Dawn: Book one of the XenoGenesis series is a short read with a unique premise. Earth has been destroyed by nuclear war and the survivors have been picked up by a space-faring race interested in genetic trading. Though the novel Dawn is one of Octavia Butler’s less talked about works, after Parable of the Sower and Kindred it is the first in a trilogy of books published between 1987-1989. Whether readers find it better than the more popular parable series will vary depending on the type of book you like.
At just over 250 pages the book can be finished in a day and is light on action goodness it makes up for in general weirdness and interesting psychological, sexual , and social speculation. The crux of the book concerns Lilith Iyapo our Protagonist who awakens to find herself onboard an alien spaceship as one of the last human survivors of a nuclear war.

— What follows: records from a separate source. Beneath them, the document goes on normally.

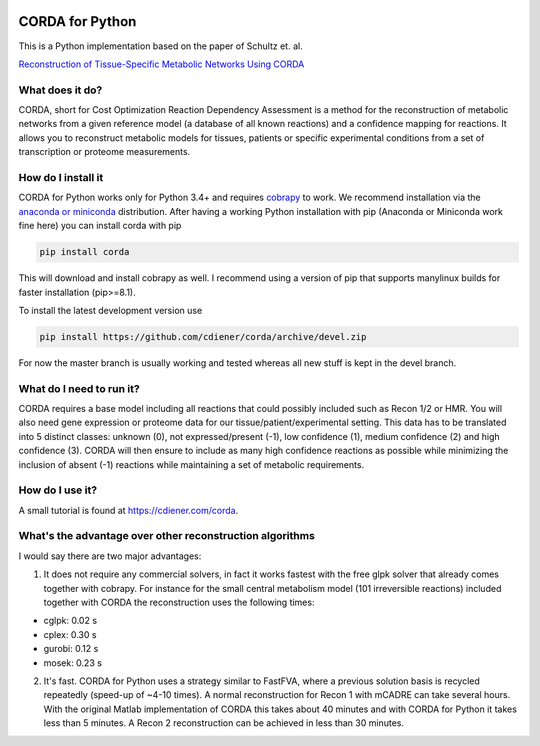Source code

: |Build Status| |codecov.io| |Code Health|

CORDA for Python
================

This is a Python implementation based on the paper of Schultz et. al.

`Reconstruction of Tissue-Specific Metabolic Networks Using
CORDA <http://journals.plos.org/ploscompbiol/article/authors?id=10.1371%2Fjournal.pcbi.1004808>`__

What does it do?
----------------

CORDA, short for Cost Optimization Reaction Dependency Assessment is a
method for the reconstruction of metabolic networks from a given
reference model (a database of all known reactions) and a confidence
mapping for reactions. It allows you to reconstruct metabolic models for
tissues, patients or specific experimental conditions from a set of
transcription or proteome measurements.

How do I install it
-------------------

CORDA for Python works only for Python 3.4+ and requires
`cobrapy <http://github.com/opencobra/cobrapy>`__ to work. We recommend
installation via the `anaconda or
miniconda <https://www.continuum.io/downloads>`__ distribution. After
having a working Python installation with pip (Anaconda or Miniconda
work fine here) you can install corda with pip

.. code:: bash

    pip install corda

This will download and install cobrapy as well. I recommend using a
version of pip that supports manylinux builds for faster installation
(pip>=8.1).

To install the latest development version use

.. code:: bash

    pip install https://github.com/cdiener/corda/archive/devel.zip

For now the master branch is usually working and tested whereas all new
stuff is kept in the devel branch.

What do I need to run it?
-------------------------

CORDA requires a base model including all reactions that could possibly
included such as Recon 1/2 or HMR. You will also need gene expression or
proteome data for our tissue/patient/experimental setting. This data has
to be translated into 5 distinct classes: unknown (0), not
expressed/present (-1), low confidence (1), medium confidence (2) and
high confidence (3). CORDA will then ensure to include as many high
confidence reactions as possible while minimizing the inclusion of
absent (-1) reactions while maintaining a set of metabolic requirements.

How do I use it?
----------------

A small tutorial is found at https://cdiener.com/corda.

What's the advantage over other reconstruction algorithms
---------------------------------------------------------

I would say there are two major advantages:

1. It does not require any commercial solvers, in fact it works fastest
   with the free glpk solver that already comes together with cobrapy.
   For instance for the small central metabolism model (101 irreversible
   reactions) included together with CORDA the reconstruction uses the
   following times:

-  cglpk: 0.02 s
-  cplex: 0.30 s
-  gurobi: 0.12 s
-  mosek: 0.23 s

2. It's fast. CORDA for Python uses a strategy similar to FastFVA, where
   a previous solution basis is recycled repeatedly (speed-up of ~4-10
   times). A normal reconstruction for Recon 1 with mCADRE can take
   several hours. With the original Matlab implementation of CORDA this
   takes about 40 minutes and with CORDA for Python it takes less than 5
   minutes. A Recon 2 reconstruction can be achieved in less than 30
   minutes.

.. |Build Status| image:: https://travis-ci.org/cdiener/corda.svg?branch=master
   :target: https://travis-ci.org/cdiener/corda
.. |codecov.io| image:: https://codecov.io/github/cdiener/corda/coverage.svg?branch=master
   :target: https://codecov.io/github/cdiener/corda?branch=master
.. |Code Health| image:: https://landscape.io/github/cdiener/corda/master/landscape.svg?style=flat
   :target: https://landscape.io/github/cdiener/corda/master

Lilith a young black woman of middling years is faced with the task of both escaping her captors, and resettling humanity back on the depopulated earth after 250 years have passed.
First time readers will find some deep emotional scenes here and some interesting psychological first contact stuff. The alien podlike and tentacled Oankali are a deeply biological race of race traders ” read genetic breeders” who do not use machines and instead rely on organic and biological tools. One of the most important themes of the first part of the novel is how the symbiotic and technologically superior relationship with which the variously sexed Oankali have related to the species they came across in the past will extend to the captured humans who must learn to navigate close relationships both with their captors and their fellow humans. In the hands of Butler we experience firsthand the loneliness and resentment felt by the humans left alone to rebuild there world at the requests of alien captors. All in all the book is interesting without being too deep and unsettling. I am looking forward to seeing how our group of re-colonizers do in Adulthood Rites the second book of the trilogy.